Structured page parsing data:

----

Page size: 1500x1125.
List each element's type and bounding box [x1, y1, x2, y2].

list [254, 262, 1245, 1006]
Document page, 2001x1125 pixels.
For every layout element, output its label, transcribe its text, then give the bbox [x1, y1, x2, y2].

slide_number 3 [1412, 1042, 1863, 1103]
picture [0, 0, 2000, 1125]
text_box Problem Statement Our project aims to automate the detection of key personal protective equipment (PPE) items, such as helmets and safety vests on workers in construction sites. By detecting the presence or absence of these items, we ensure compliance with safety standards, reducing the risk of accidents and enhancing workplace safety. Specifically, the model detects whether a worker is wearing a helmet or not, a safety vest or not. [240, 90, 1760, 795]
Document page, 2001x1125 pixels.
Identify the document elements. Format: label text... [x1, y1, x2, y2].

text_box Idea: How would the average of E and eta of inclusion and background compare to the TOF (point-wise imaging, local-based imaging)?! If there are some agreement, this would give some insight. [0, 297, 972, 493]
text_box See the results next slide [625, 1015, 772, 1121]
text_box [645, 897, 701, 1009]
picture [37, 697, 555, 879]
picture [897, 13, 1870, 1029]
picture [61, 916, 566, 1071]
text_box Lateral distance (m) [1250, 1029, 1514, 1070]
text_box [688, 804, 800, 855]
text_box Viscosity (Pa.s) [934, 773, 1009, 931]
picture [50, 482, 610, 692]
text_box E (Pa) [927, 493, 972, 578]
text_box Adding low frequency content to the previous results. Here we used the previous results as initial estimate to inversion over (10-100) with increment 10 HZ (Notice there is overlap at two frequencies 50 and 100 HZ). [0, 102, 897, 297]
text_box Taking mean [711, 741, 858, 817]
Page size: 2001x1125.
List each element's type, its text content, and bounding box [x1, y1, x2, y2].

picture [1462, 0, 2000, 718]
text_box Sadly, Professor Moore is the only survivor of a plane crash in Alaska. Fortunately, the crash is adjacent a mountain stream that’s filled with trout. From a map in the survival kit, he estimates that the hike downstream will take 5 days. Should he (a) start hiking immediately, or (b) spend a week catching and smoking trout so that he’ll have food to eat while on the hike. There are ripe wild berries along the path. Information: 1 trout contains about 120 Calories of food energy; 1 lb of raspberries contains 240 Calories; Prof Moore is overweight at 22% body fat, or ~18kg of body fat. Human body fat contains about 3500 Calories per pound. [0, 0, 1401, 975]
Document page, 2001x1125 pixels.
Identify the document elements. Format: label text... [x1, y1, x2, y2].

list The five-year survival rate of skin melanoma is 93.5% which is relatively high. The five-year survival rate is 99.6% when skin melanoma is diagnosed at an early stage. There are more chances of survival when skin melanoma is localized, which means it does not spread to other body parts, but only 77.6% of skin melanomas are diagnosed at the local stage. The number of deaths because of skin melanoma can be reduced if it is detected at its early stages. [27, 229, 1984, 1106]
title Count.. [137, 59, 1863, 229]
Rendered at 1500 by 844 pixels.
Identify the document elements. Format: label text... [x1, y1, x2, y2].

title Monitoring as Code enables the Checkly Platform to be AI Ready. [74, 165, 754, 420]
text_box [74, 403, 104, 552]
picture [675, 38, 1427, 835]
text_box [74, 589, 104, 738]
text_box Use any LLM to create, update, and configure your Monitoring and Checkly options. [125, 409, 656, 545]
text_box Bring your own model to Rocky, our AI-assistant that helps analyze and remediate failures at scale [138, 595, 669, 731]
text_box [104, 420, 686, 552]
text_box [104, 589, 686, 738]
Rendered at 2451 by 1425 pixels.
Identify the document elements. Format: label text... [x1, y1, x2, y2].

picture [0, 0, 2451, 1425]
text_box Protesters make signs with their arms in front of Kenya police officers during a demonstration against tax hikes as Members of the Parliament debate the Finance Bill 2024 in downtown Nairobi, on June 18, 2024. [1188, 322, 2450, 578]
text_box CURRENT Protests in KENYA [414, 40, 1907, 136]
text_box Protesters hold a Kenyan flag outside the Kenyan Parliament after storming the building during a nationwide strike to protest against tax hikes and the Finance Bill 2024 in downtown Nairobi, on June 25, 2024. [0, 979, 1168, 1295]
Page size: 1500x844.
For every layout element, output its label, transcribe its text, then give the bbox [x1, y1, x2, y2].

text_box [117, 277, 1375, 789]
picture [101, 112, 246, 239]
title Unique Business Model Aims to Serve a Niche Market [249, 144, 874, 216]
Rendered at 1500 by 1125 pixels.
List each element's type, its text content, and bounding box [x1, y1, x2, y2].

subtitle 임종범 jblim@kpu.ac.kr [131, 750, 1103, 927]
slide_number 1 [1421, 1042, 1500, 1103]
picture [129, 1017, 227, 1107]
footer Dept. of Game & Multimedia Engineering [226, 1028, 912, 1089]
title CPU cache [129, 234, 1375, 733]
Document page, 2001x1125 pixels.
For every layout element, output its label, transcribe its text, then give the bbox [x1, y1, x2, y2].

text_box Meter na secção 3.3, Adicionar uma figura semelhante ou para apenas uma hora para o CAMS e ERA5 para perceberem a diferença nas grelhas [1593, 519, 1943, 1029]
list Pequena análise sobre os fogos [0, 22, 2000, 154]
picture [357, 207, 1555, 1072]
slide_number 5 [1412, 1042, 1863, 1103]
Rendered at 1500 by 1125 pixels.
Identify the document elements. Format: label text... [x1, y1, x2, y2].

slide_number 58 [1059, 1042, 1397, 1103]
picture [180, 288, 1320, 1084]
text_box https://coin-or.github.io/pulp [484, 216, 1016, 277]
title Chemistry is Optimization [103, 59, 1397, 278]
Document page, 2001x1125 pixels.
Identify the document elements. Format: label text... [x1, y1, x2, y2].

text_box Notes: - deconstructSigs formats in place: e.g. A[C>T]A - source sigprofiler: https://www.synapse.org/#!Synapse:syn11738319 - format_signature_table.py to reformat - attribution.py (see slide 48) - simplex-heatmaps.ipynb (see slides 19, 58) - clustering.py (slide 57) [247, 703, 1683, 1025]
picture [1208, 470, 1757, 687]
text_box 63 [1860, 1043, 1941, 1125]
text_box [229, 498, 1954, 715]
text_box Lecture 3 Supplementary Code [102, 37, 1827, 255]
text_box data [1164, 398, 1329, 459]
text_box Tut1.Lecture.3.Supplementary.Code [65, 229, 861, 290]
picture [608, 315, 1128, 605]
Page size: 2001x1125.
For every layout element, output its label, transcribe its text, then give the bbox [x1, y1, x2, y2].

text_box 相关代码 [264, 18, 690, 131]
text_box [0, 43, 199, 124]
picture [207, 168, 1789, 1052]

----

• PROBLEM DESCRIPTION:
From the records above, copy each line in which the string "Rendered" occurs.

• SOLUTION FOR THIS TASK:
Rendered at 1500 by 844 pixels.
Rendered at 2451 by 1425 pixels.
Rendered at 1500 by 1125 pixels.
Rendered at 1500 by 1125 pixels.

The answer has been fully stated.